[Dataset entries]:
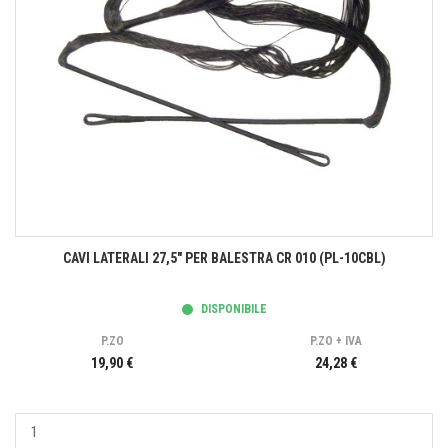
CAVI LATERALI 27,5" PER BALESTRA CR 010 (PL-10CBL)
DISPONIBILE
P.ZO
P.ZO + IVA
19,90 €
24,28 €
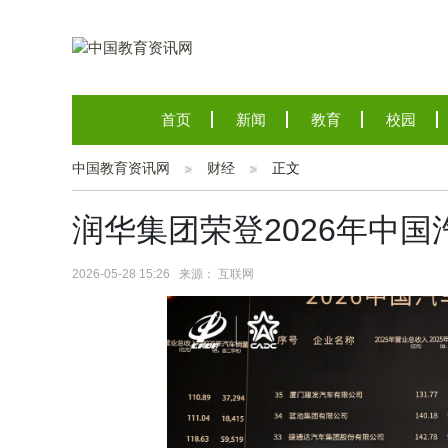
首页
新闻
教育
校园
中国教育资讯网
财经
正文
润华集团荣登2026年中国
2026-05-28 15:26 来源： 互联网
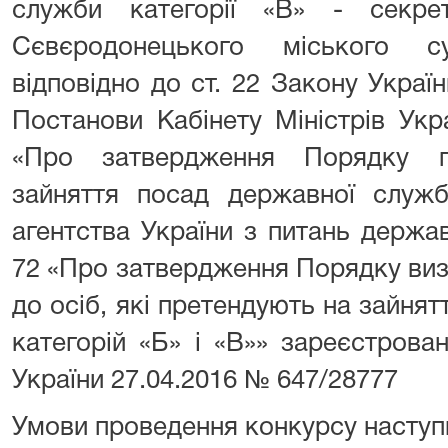
служби категорії «В» - секре
Сєвєродонецького міського с
відповідно до ст. 22 Закону Укра
Постанови Кабінету Міністрів Укр
«Про затвердження Порядку п
зайняття посад державної служб
агентства України з питань держа
72 «Про затвердження Порядку виз
до осіб, які претендують на зайня
категорій «Б» і «В»» зареєстрован
України 27.04.2016 № 647/28777
Умови проведення конкурсу наступн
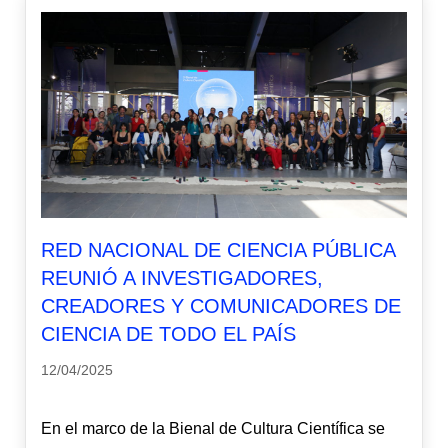
RED NACIONAL DE CIENCIA PÚBLICA
REUNIÓ A INVESTIGADORES,
CREADORES Y COMUNICADORES DE
CIENCIA DE TODO EL PAÍS
12/04/2025
En el marco de la Bienal de Cultura Científica se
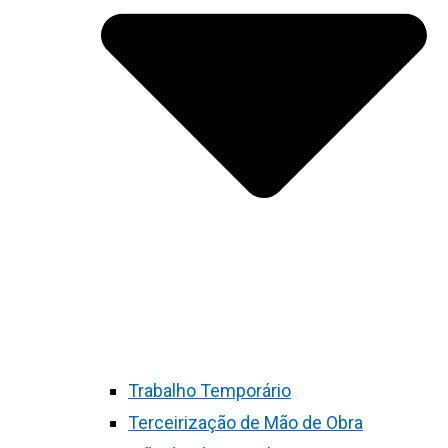
Trabalho Temporário
Terceirização de Mão de Obra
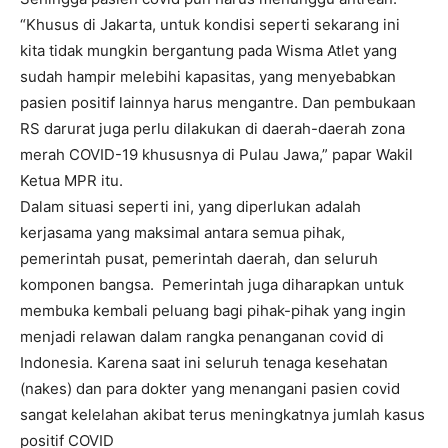
“Khusus di Jakarta, untuk kondisi seperti sekarang ini
kita tidak mungkin bergantung pada Wisma Atlet yang
sudah hampir melebihi kapasitas, yang menyebabkan
pasien positif lainnya harus mengantre. Dan pembukaan
RS darurat juga perlu dilakukan di daerah-daerah zona
merah COVID-19 khususnya di Pulau Jawa,” papar Wakil
Ketua MPR itu.
Dalam situasi seperti ini, yang diperlukan adalah
kerjasama yang maksimal antara semua pihak,
pemerintah pusat, pemerintah daerah, dan seluruh
komponen bangsa. Pemerintah juga diharapkan untuk
membuka kembali peluang bagi pihak-pihak yang ingin
menjadi relawan dalam rangka penanganan covid di
Indonesia. Karena saat ini seluruh tenaga kesehatan
(nakes) dan para dokter yang menangani pasien covid
sangat kelelahan akibat terus meningkatnya jumlah kasus
positif COVID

[Brief]:
Could you return every line of the data above unchanged, leaving the pictures out of your answer?

[Written reply]:
CAVI LATERALI 27,5" PER BALESTRA CR 010 (PL-10CBL)
DISPONIBILE
P.ZO
P.ZO + IVA
19,90 €
24,28 €
首页
新闻
教育
校园
中国教育资讯网
财经
正文
润华集团荣登2026年中国
2026-05-28 15:26 来源： 互联网
служби категорії «В» - секре
Сєвєродонецького міського с
відповідно до ст. 22 Закону Укра
Постанови Кабінету Міністрів Укр
«Про затвердження Порядку п
зайняття посад державної служб
агентства України з питань держа
72 «Про затвердження Порядку виз
до осіб, які претендують на зайня
категорій «Б» і «В»» зареєстрован
України 27.04.2016 № 647/28777
Умови проведення конкурсу наступн
RED NACIONAL DE CIENCIA PÚBLICA
REUNIÓ A INVESTIGADORES,
CREADORES Y COMUNICADORES DE
CIENCIA DE TODO EL PAÍS
12/04/2025
En el marco de la Bienal de Cultura Científica se
Trabalho Temporário
Terceirização de Mão de Obra
“Khusus di Jakarta, untuk kondisi seperti sekarang ini
kita tidak mungkin bergantung pada Wisma Atlet yang
sudah hampir melebihi kapasitas, yang menyebabkan
pasien positif lainnya harus mengantre. Dan pembukaan
RS darurat juga perlu dilakukan di daerah-daerah zona
merah COVID-19 khususnya di Pulau Jawa,” papar Wakil
Ketua MPR itu.
Dalam situasi seperti ini, yang diperlukan adalah
kerjasama yang maksimal antara semua pihak,
pemerintah pusat, pemerintah daerah, dan seluruh
komponen bangsa. Pemerintah juga diharapkan untuk
membuka kembali peluang bagi pihak-pihak yang ingin
menjadi relawan dalam rangka penanganan covid di
Indonesia. Karena saat ini seluruh tenaga kesehatan
(nakes) dan para dokter yang menangani pasien covid
sangat kelelahan akibat terus meningkatnya jumlah kasus
positif COVID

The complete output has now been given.